Exercise prompt:
Identify all lines of the data containing the string "сможет" and copy them.

Supplied entries:
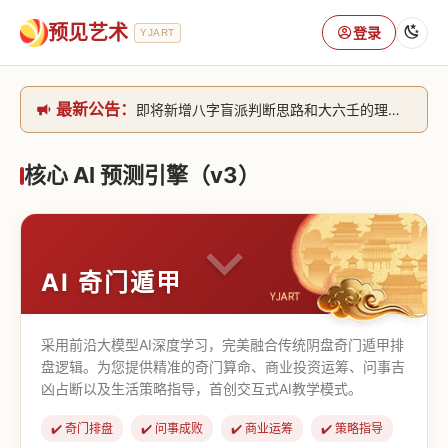
预见艺术
登录
YJART
最新公告：
即将新增八字盲派判断思路和大六壬的理气+取像判断思路。[内侧中，捐赠会员可用]2026/6/30
网站升级完成，升级全模块的算法，限时开放用户注册。2026/6/27
本站已全面接入DeepSeek-v4模型，捐赠会员支持更多功能，推理测算更精准！2026/5/28
核心 AI 预测引擎（v3）
致老用户的一封信，旧站充值会员开放注册截止到8月25日 2026/2/25
AI 奇门遁甲
采用前沿大模型AI深度学习，完美融合传统阴盘奇门遁甲排
盘逻辑。为您提供精准的奇门算命、商业投资运筹、问事吉
凶占断以及生活策略指导，首创交互式AI教学模式。
✔️ 奇门排盘
✔️ 问事成败
✔️ 商业运筹
✔️ 策略指导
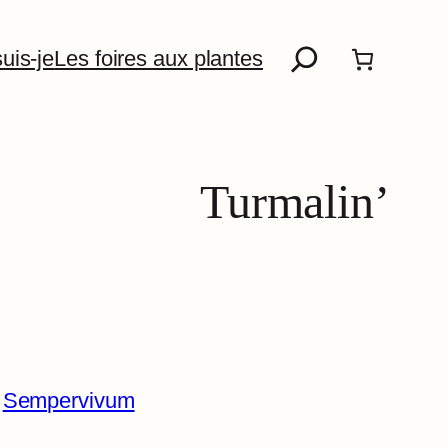
Recherche
uis-je
Les foires aux plantes
Turmalin’
 
Sempervivum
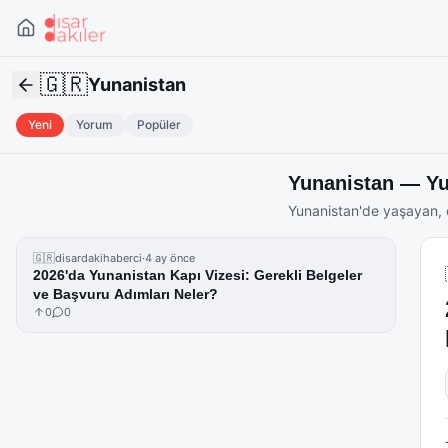
🇬🇷
Yunanistan
Yeni
Yorum
Popüler
Yunanistan
— Yur
Yunanistan
'de yaşayan, 
🇬🇷
disardakihaberci
·
4 ay önce
2026'da Yunanistan Kapı Vizesi: Gerekli Belgeler
ve Başvuru Adımları Neler?
0
0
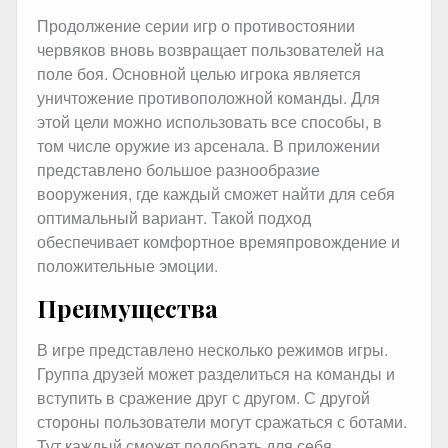
Продолжение серии игр о противостоянии
червяков вновь возвращает пользователей на
поле боя. Основной целью игрока является
уничтожение противоположной команды. Для
этой цели можно использовать все способы, в
том числе оружие из арсенала. В приложении
представлено большое разнообразие
вооружения, где каждый сможет найти для себя
оптимальный вариант. Такой подход
обеспечивает комфортное времяпровождение и
положительные эмоции.
Преимущества
В игре представлено несколько режимов игры.
Группа друзей может разделиться на команды и
вступить в сражение друг с другом. С другой
стороны пользователи могут сражаться с ботами.
Тут каждый сможет подобрать для себя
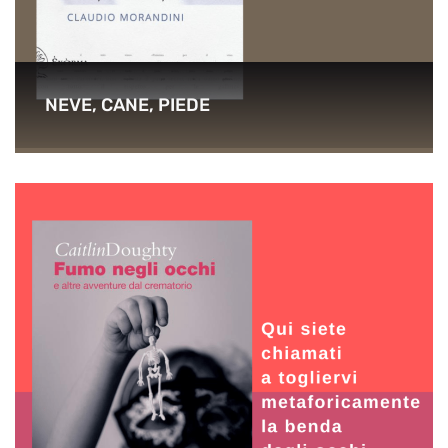
NEVE, CANE, PIEDE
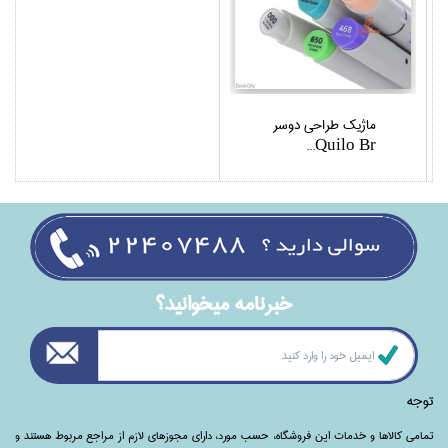
ماژيك طراحي دوسر
Quilo Br...
خبرنامه ميخوانيد؟
توجه
تمامی‌ کالاها و خدمات این فروشگاه، حسب مورد،‌ دارای مجوزهای لازم از مراجع مربوط هستند ‌و‌‌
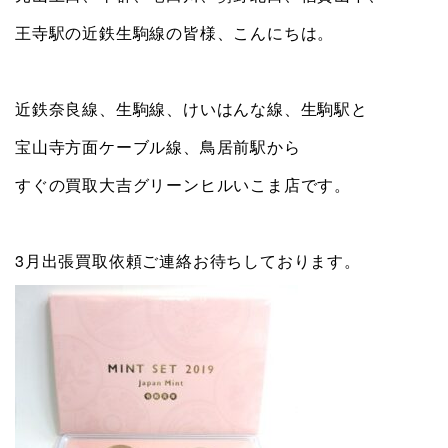
王寺駅の近鉄生駒線の皆様、こんにちは。
近鉄奈良線、生駒線、けいはんな線、生駒駅と
宝山寺方面ケーブル線、鳥居前駅から
すぐの買取大吉グリーンヒルいこま店です。
3月出張買取依頼ご連絡お待ちしております。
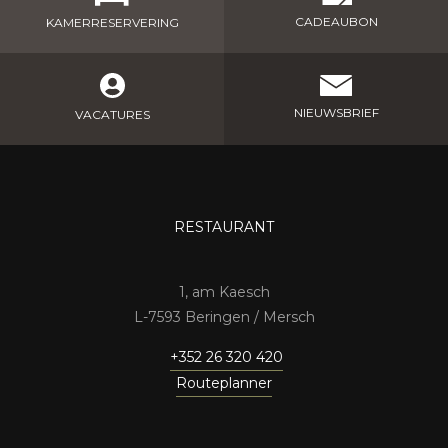
CADEAUBON
KAMERRESERVERING
NIEUWSBRIEF
VACATURES
RESTAURANT
1, am Kaesch
7593 Beringen / Mersch
+352 26 320 420
Routeplanner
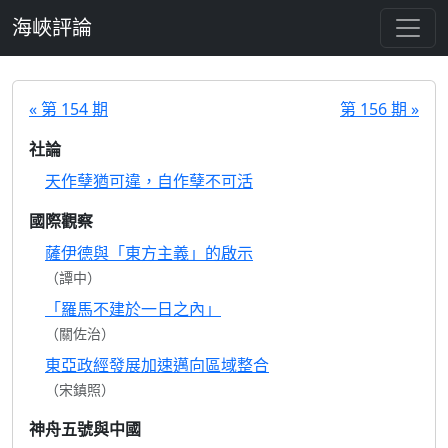
跳至主要內容
海峽評論
« 第 154 期
第 156 期 »
社論
天作孽猶可違，自作孽不可活
國際觀察
薩伊德與「東方主義」的啟示
（譚中）
「羅馬不建於一日之內」
（關佐治）
東亞政經發展加速邁向區域整合
（宋鎮照）
神舟五號與中國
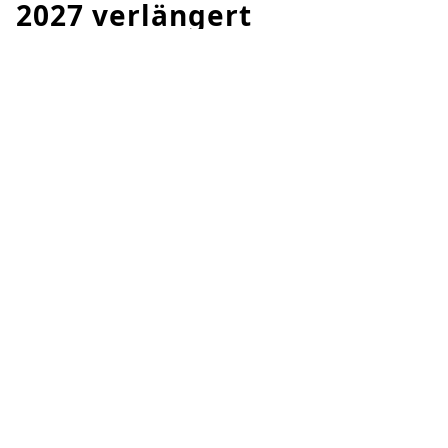
2027 verlängert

Answer to this problem:
вооружения, где каждый сможет найти для себя
Тут каждый сможет подобрать для себя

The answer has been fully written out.